Le gouvernement a annoncé vendredi que le gel de l'embauche dans la fonction publique ne se prolongera pas au-delà du 31 mars 2015.

Soyons clairs, le point n'est pas de comparer les fonctionnaires et les consultants informatique pour les succès informatiques. Ça n'a pas de lien. Le point, c'est plutôt que le gel d’embauche ne pouvait pas servir le plan de relance de Martin Coiteux et du gouvernement en informatique. Martin Coiteux veut une plus grande expertise à l'interne et pour ça, il a besoin de main d'oeuvre. Mais c'était impossible, il y avait un gel d'embauche. Ça devenait difficile à suivre.

Il y avait quelque chose qui ne fonctionnait pas, un bogue, un problème impossible à régler tant que le gel d’embauche se prolongeait. Plusieurs de mes sources dans la machine gouvernementale me le répétaient. Le gel d’embauche était la dernière chose dont le bordel informatique avait besoin.

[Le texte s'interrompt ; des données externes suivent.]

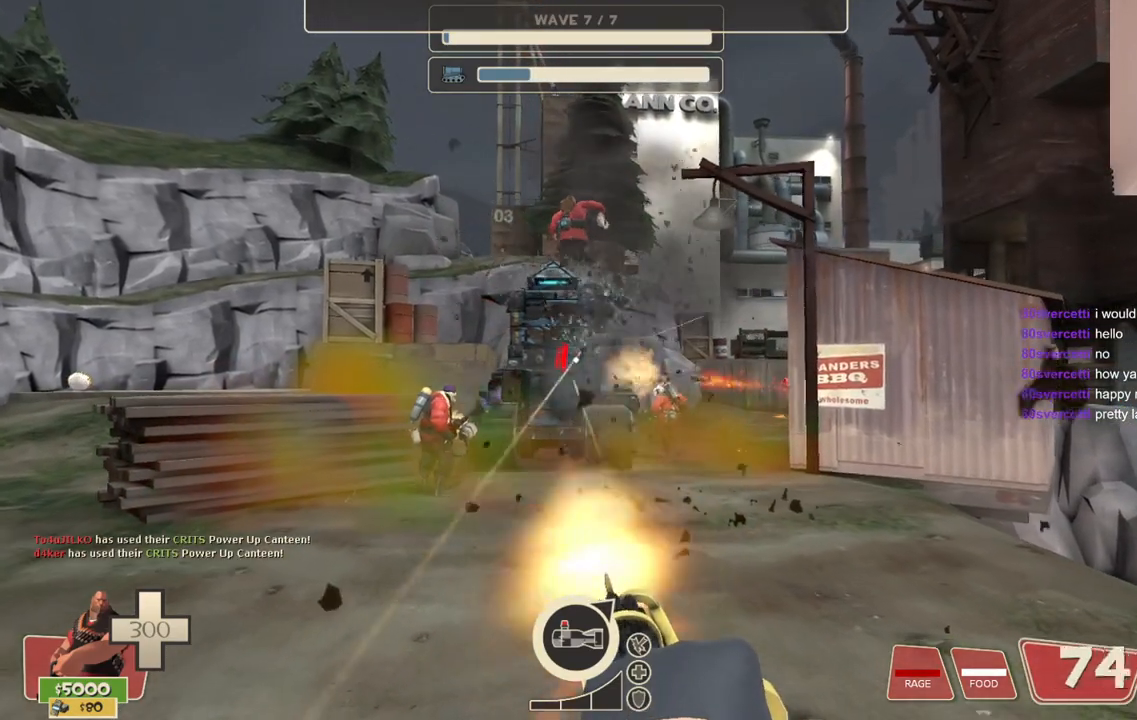
{"buttons": ["L2", "R2"], "left_stick": "up", "right_stick": "center", "events": []}
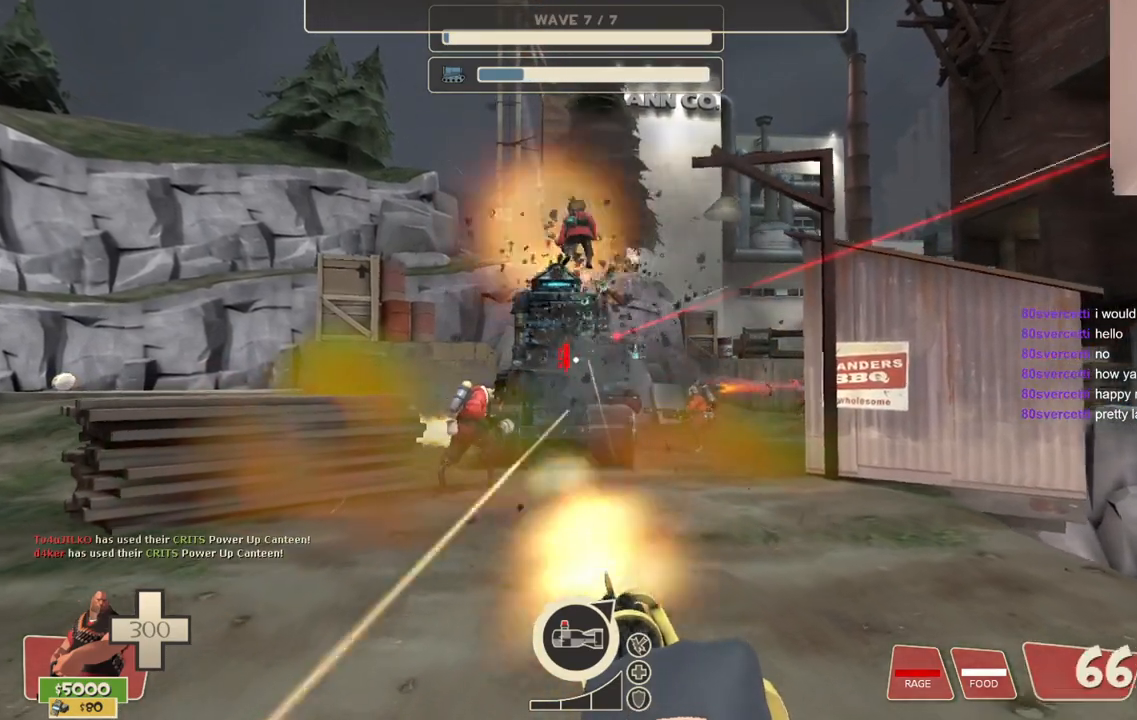
{"buttons": ["L2", "R2"], "left_stick": "up", "right_stick": "center", "events": []}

Le gouvernement dit manquer d’expertise à l’interne en informatique. Mais en même temps...il ordonne un gel d’embauche. L’expertise ne peut pas pousser dans les arbres qu’on planterait dans les bureaux des ministères.

Le gouvernement veut faire un ménage dans les consultants privés. Mais en même temps...il ordonne un gel d’embauche. Les ministères qui ont besoin d’informaticiens font quoi alors ? Ils engagent d’autres consultants. Mais ne fallait-il pas faire un ménage dans les consultants ? Pas évident...

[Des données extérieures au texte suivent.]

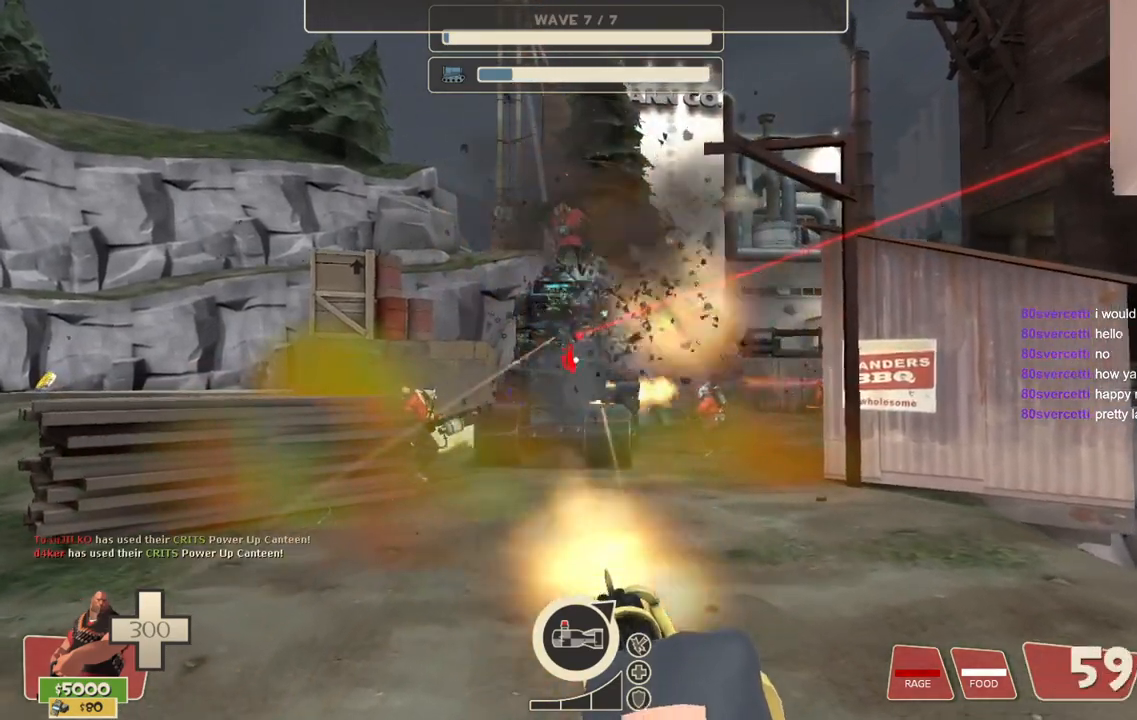
{"buttons": ["L2", "R2"], "left_stick": "up", "right_stick": "center", "events": []}
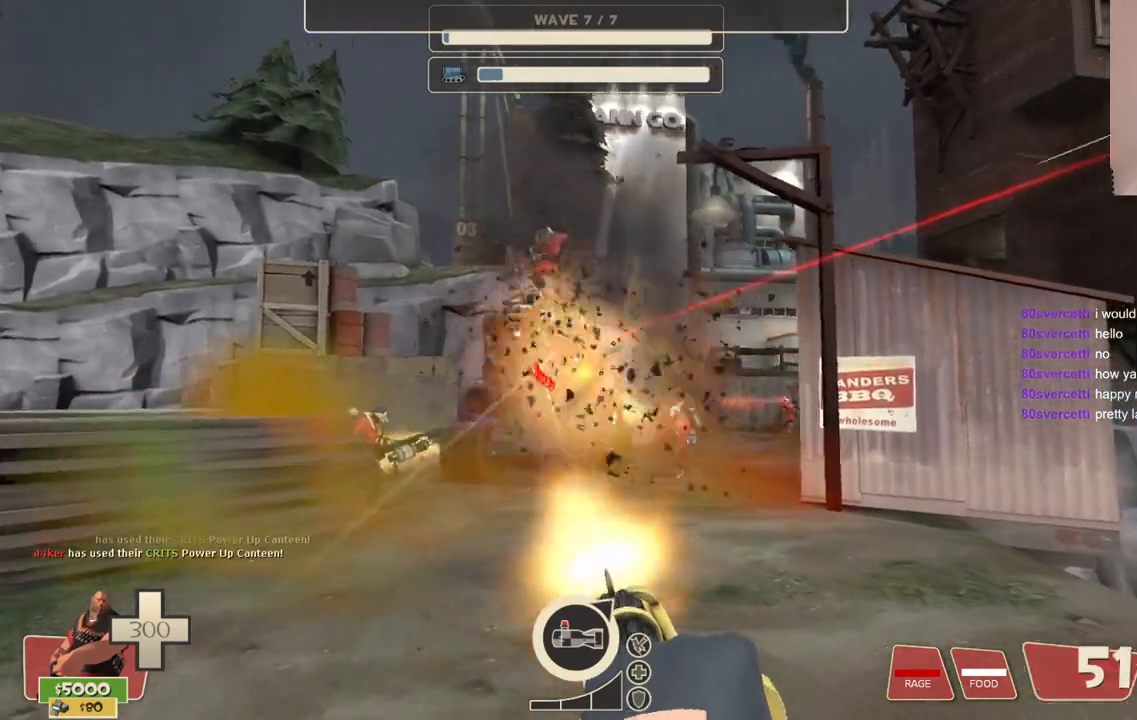
{"buttons": ["L2", "R2"], "left_stick": "up", "right_stick": "center", "events": []}
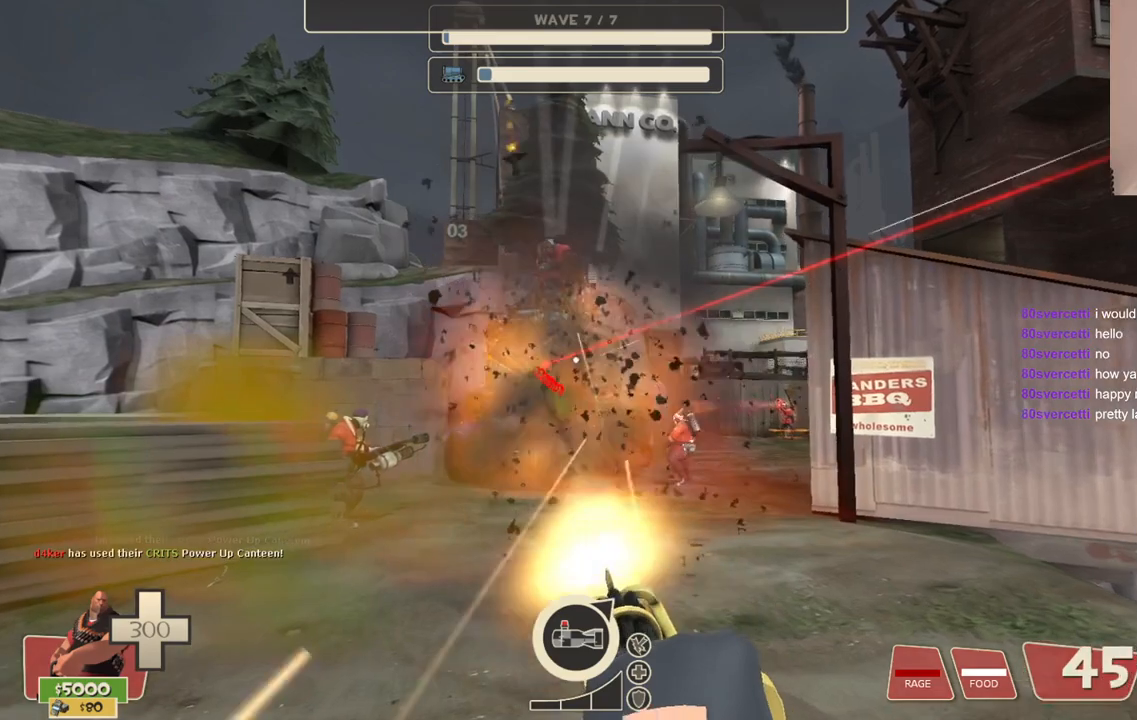
{"buttons": ["L2", "R2"], "left_stick": "up", "right_stick": "center", "events": []}
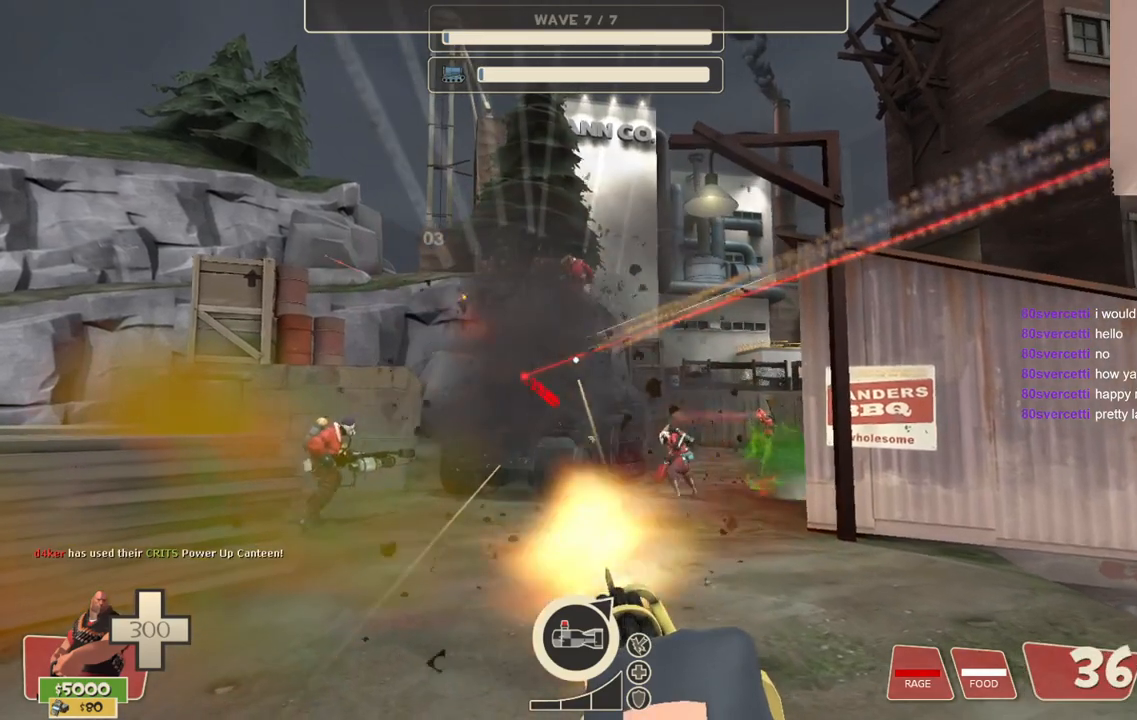
{"buttons": ["L2", "R2"], "left_stick": "up", "right_stick": "center", "events": []}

Pour ou contre le gel d’embauche du gouvernement Couillard, sur les dossiers informatiques, le gel d'embauche créait un problème.

Les départements informatiques des certains organismes et ministères ressemblent pratiquement à des entreprises privées. La moitié des employés ne sont pas des fonctionnaires, mais des consultants privés qui y travaillent depuis des années, la majorité du temps, au double du salaire du fonctionnaire (selon le Vérificateur général du moins). Des besoins sont criants si le gouvernement veut, comme il le prétent, que ses fonctionnaires prennent plus de place en informatique.

Le gel d’embauche était un frein important à la tentative du gouvernement de ramener à l’interne l’expertise informatique.